DATA EXTRACT: Begin
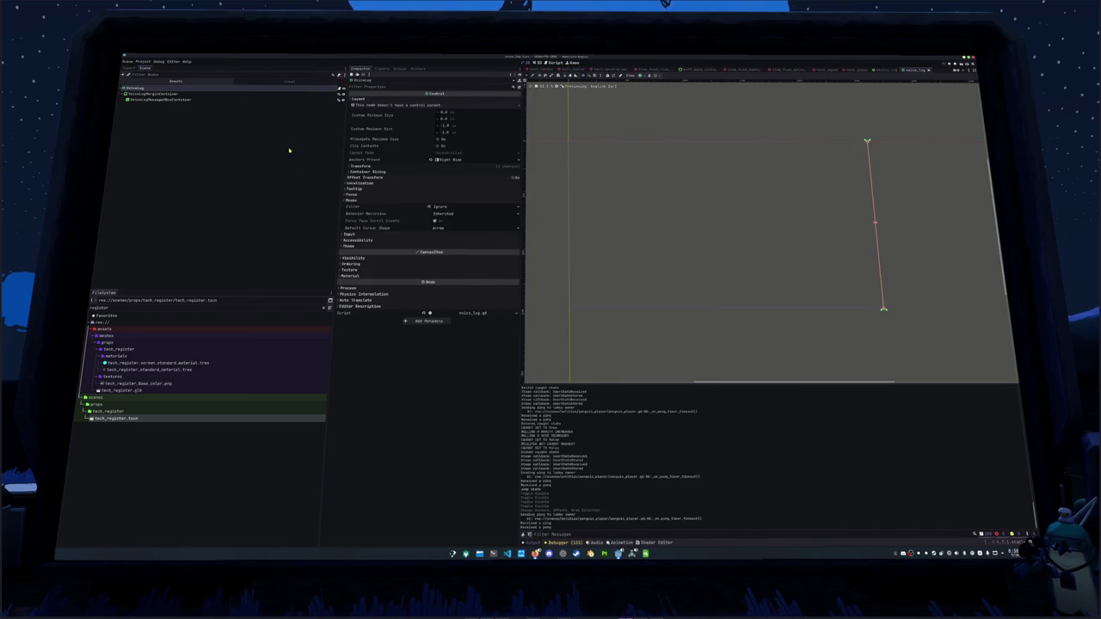
# Filter FileSystem for voice log files and drop voice_log_message.tscn into VoiceLogMessageBoxContainer.
pyautogui.click(172, 100)
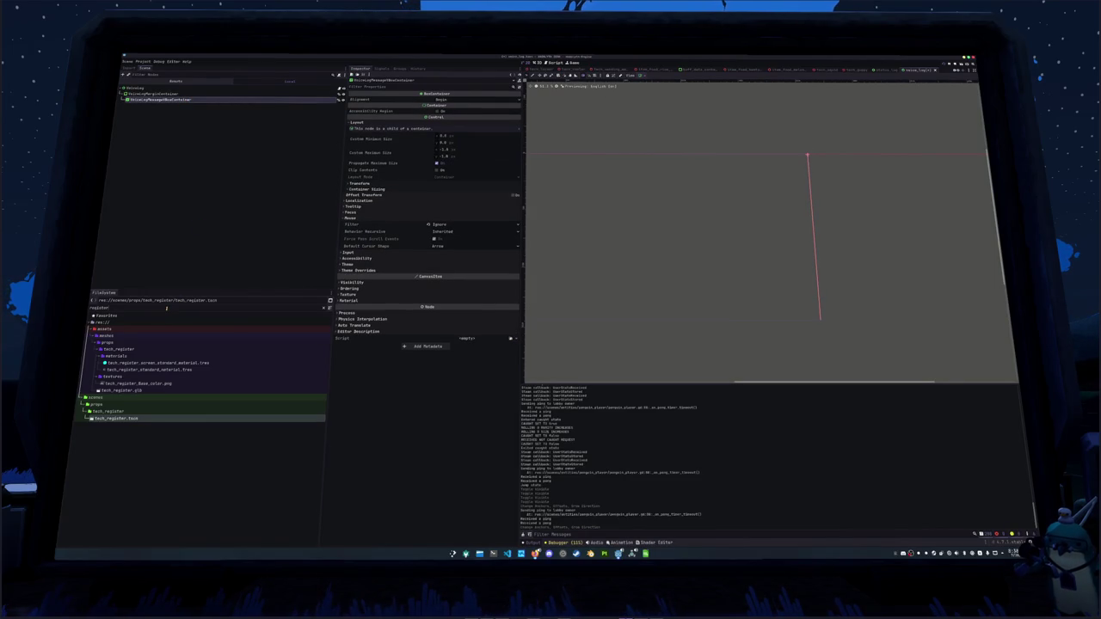
pyautogui.press('ctrl+a')
pyautogui.write('voi')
DATA EXTRACT: End
WHAT THIS TASK INVOLVES -
The answer must be a single number: how many lines of the data include the string "pyautogui".

FINAL ANSWER -
3